Re: explain to me the diff. types of distortion?
Technically, as it pertains to guitar, all forms of distortion are simply different flavors of the same thing -
clipping. So, what is clipping? Its literally the "chopping off" of the top of a waveform.
Here's a sine wave:
Here's that same wave driven to the point of clipping:
In the second image, I enhanced the green line to make it easier to see.
In all these cases, you start with a signal, your guitar, you then apply it to the input of an amplifier stage, whether its a guitar amp, or a pedal. Then, as you increase the input signal, you reach a point where the output section has hit the limits of the power supply. It can't go any higher regardless of how much signal you put in - and "clips".
The manner in which you achieve this clipping, determines the way it sounds, and thus, the adjective used to describe it.

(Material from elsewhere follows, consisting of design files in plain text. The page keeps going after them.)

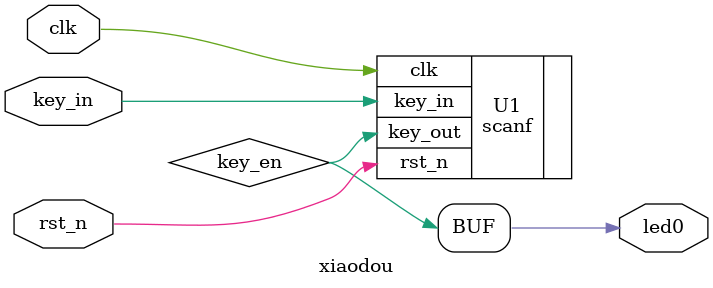
<source format=v>
module xiaodou(
	clk,rst_n,
	key_in,led0
);

input clk;
input rst_n;
input key_in;
output led0;

//Ò»¸ö°´¼ü
wire key_en;
scanf U1(
	.clk(clk),
	.rst_n(rst_n),
	.key_in(key_in),
	.key_out(key_en)

);

assign led0 = key_en;

//¶à¸ö°´¼üscanfAll






endmodule
</source>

In a tube amp, the electrons flow from a plate, (cathode), through a grid, to a another plate, (anode), through a vacuum, in the form of an "electron cloud" so to speak. Because it is a cloud, it has "soft" clipping characteristics. This is what makes tube clipping so desirable.
In a solid-state amp, the signal flows across a pn juntion, which is basically two chemicals bonded together. The clipping characteristics of transistors is fairly harsh.

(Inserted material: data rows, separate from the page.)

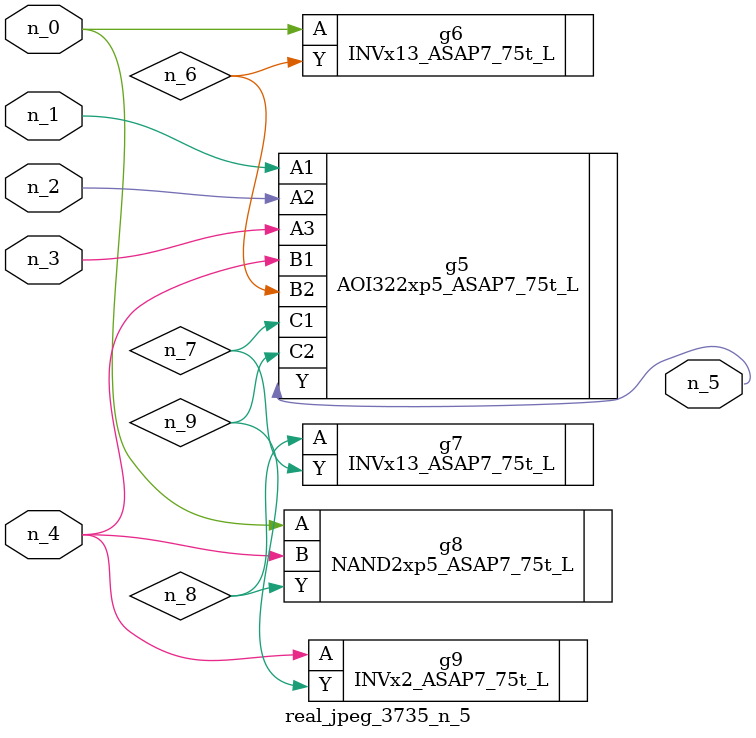
<source format=v>
module real_jpeg_3735_n_5 (n_4, n_0, n_1, n_2, n_3, n_5);

input n_4;
input n_0;
input n_1;
input n_2;
input n_3;

output n_5;

wire n_8;
wire n_6;
wire n_7;
wire n_9;

INVx13_ASAP7_75t_L g6 ( 
.A(n_0),
.Y(n_6)
);

NAND2xp5_ASAP7_75t_L g8 ( 
.A(n_0),
.B(n_4),
.Y(n_8)
);

AOI322xp5_ASAP7_75t_L g5 ( 
.A1(n_1),
.A2(n_2),
.A3(n_3),
.B1(n_4),
.B2(n_6),
.C1(n_7),
.C2(n_9),
.Y(n_5)
);

INVx2_ASAP7_75t_L g9 ( 
.A(n_4),
.Y(n_9)
);

INVx13_ASAP7_75t_L g7 ( 
.A(n_8),
.Y(n_7)
);


endmodule
</source>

In a distortion pedal, the signal is driven across a pair of diodes that go to ground. A diode doesn't "turn-on" electrically until you exceed approximately 600-700 millivolts. (about 300 for older germanium diodes.) As you drive the input signal harder across these diodes, you eventually hit their turn-on threshold, and they route the excess signal to ground - clipping off the top of the waveform, and creating the distorted signal.

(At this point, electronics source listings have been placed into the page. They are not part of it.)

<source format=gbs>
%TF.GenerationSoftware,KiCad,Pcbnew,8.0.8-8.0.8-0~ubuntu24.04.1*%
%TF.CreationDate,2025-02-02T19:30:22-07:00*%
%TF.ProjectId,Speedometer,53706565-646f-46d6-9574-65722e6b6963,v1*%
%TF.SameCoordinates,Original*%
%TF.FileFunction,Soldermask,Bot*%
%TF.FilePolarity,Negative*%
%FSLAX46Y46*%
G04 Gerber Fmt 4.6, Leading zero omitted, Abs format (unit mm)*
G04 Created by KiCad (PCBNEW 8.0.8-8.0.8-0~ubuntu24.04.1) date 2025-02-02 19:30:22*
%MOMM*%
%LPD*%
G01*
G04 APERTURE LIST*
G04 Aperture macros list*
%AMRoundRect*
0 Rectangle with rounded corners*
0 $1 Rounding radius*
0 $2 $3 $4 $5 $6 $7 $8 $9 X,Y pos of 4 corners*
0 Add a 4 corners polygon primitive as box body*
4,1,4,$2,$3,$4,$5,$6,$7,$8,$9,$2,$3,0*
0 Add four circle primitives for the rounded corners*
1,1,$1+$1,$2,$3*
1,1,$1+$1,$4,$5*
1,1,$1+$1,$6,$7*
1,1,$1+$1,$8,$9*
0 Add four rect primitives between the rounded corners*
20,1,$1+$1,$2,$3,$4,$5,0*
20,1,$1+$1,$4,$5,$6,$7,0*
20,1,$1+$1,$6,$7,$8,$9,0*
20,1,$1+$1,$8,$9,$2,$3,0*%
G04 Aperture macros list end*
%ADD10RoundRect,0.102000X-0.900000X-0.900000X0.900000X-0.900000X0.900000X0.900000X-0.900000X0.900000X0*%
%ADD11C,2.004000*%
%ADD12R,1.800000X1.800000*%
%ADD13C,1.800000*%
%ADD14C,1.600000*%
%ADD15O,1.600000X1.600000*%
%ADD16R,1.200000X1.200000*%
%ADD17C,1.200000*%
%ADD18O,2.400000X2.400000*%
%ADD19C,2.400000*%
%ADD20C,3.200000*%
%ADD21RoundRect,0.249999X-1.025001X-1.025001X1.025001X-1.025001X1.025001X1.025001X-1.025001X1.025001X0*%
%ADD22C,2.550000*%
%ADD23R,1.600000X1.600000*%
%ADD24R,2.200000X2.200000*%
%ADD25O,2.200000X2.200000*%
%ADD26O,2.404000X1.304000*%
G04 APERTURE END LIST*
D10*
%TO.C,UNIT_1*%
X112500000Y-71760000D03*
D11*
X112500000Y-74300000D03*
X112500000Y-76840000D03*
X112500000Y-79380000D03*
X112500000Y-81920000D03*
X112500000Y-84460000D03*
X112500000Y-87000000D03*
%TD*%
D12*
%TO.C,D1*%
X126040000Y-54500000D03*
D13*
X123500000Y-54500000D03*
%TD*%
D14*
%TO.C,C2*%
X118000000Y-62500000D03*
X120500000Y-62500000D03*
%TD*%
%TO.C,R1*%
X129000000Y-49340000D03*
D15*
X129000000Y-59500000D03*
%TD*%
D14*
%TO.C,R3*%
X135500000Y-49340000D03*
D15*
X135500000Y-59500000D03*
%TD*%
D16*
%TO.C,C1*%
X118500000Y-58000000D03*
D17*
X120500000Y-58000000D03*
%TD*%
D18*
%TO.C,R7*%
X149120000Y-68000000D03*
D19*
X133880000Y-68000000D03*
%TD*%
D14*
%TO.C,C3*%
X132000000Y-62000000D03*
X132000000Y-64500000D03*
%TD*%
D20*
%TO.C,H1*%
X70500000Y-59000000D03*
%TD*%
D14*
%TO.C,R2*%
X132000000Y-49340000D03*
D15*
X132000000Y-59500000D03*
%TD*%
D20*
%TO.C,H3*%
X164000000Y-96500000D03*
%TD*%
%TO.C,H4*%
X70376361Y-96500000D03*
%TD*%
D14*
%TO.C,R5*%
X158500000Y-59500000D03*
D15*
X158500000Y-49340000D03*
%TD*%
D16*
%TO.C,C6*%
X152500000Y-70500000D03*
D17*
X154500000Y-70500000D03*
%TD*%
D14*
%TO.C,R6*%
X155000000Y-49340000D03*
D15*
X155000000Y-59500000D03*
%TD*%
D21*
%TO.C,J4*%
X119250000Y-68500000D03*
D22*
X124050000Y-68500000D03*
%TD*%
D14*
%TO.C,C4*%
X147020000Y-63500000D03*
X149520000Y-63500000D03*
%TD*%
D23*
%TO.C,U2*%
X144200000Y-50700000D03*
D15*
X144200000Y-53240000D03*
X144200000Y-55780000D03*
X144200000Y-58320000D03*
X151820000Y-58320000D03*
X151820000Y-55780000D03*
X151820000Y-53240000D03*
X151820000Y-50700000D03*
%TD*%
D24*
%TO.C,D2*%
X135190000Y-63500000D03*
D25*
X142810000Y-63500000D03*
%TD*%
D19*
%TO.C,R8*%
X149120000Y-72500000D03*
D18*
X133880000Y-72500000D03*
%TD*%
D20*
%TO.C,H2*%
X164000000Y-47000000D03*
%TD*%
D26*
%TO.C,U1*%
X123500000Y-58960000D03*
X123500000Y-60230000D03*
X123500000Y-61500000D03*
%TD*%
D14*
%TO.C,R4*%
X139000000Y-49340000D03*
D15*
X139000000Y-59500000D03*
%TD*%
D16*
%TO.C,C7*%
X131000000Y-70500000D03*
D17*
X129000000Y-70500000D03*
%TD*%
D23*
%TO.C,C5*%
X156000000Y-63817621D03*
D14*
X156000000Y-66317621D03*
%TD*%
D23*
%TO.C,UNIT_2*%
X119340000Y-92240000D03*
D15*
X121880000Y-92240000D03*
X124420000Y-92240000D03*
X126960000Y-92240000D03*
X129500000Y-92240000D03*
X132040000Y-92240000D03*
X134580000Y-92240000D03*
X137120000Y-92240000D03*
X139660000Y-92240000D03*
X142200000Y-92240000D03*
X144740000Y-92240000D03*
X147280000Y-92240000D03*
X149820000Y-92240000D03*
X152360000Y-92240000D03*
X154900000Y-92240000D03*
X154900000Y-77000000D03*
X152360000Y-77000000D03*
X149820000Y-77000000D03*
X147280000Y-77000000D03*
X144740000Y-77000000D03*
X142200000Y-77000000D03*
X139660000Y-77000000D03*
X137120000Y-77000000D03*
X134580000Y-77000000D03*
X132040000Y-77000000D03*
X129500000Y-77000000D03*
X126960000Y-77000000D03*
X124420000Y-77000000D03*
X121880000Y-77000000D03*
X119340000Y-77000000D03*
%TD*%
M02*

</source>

Each of these methods has its own tonal characteristics, and pros and cons. The "con" of tube saturation is that it, ideally, must be obtained by overdriving the amplifier, and thus happens only at loud volume. Virtually all overdrive, distortion, and fuzz pedals use slightly different means to achieve this at lower volumes.
A solid-state amp clipping, is simply being destroyed. :evil:
Not desirable.
Hope this wasn't
too long-winded.
Edit: Just one quick last thing. The main difference between an overdrive pedal, and a fuzz/distortion pedal, is that in the latter, the actual clipping takes place in the pedal. That clipped signal is then passed on to the amplifier. In an overdrive pedal, the signal is overdriven, or amplified, so that it overpowers the preamp section of the amp. The clipping happens in the amp, but in an input section, so that you still have control over the overall volume.
Two different ways of obtaining the same thing.